I actually agree with Mr. Jackman; the time’s ripe to rethink in house agencies, but that demands real thought and innovation. Like anything implemented solely from a fiscal perspective (discount airlines, knockoff electronics, the HMO system), units like his are destined to fail when your sole intention is cost cutting. In today’s saturated, hyper-distracted marketplace, a ‘content factory’ that aims to do more for less is a massive waste. They are destined to become what viral shops were to the 90’s; a fleeting specialty that inevitably folds back into a broader creative shop.
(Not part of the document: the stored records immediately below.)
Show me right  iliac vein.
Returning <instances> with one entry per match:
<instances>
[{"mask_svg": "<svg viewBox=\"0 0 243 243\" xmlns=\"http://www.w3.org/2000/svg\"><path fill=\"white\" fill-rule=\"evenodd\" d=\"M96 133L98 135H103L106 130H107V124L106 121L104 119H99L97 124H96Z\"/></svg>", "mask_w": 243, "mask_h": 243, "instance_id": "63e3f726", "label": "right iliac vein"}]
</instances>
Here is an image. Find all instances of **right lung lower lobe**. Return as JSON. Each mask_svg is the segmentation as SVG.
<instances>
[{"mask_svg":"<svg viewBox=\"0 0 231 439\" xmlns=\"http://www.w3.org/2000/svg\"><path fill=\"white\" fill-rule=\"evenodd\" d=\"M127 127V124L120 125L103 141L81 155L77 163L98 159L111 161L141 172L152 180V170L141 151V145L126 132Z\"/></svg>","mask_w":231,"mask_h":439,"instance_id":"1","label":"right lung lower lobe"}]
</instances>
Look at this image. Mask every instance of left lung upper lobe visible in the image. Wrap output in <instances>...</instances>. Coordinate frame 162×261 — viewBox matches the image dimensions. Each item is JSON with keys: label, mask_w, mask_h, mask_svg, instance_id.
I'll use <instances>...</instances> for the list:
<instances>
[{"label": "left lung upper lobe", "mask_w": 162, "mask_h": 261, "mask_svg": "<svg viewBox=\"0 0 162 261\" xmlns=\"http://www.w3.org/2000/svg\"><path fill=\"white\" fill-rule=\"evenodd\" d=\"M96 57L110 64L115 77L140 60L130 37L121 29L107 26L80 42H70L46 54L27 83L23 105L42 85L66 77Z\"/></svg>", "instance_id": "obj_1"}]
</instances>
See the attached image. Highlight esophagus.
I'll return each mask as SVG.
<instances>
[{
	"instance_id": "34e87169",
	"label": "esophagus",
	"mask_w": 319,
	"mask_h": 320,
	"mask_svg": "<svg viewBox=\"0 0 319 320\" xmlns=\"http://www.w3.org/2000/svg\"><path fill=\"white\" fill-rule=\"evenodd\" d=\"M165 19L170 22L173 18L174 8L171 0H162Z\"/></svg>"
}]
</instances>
The real opportunity is to specifically design in-house agencies to deliver remarkable creative solutions within idiosyncratic corporate cultural contexts.

Corporations are unique, with unique needs and approaches. Designing a creative enterprise specifically to maximize the work’s impact within that system could prove very worthwhile. But that’s something else entirely from ‘a unit dedicated to affordably producing a high volume of content.

It might be fiscally convenient to create an agency staffed with young, affordable talent and delude yourself that, despite having no experience at creative direction, your executives will somehow know good work when they see it. But that’s akin to a murder suspect who represents themselves at trial.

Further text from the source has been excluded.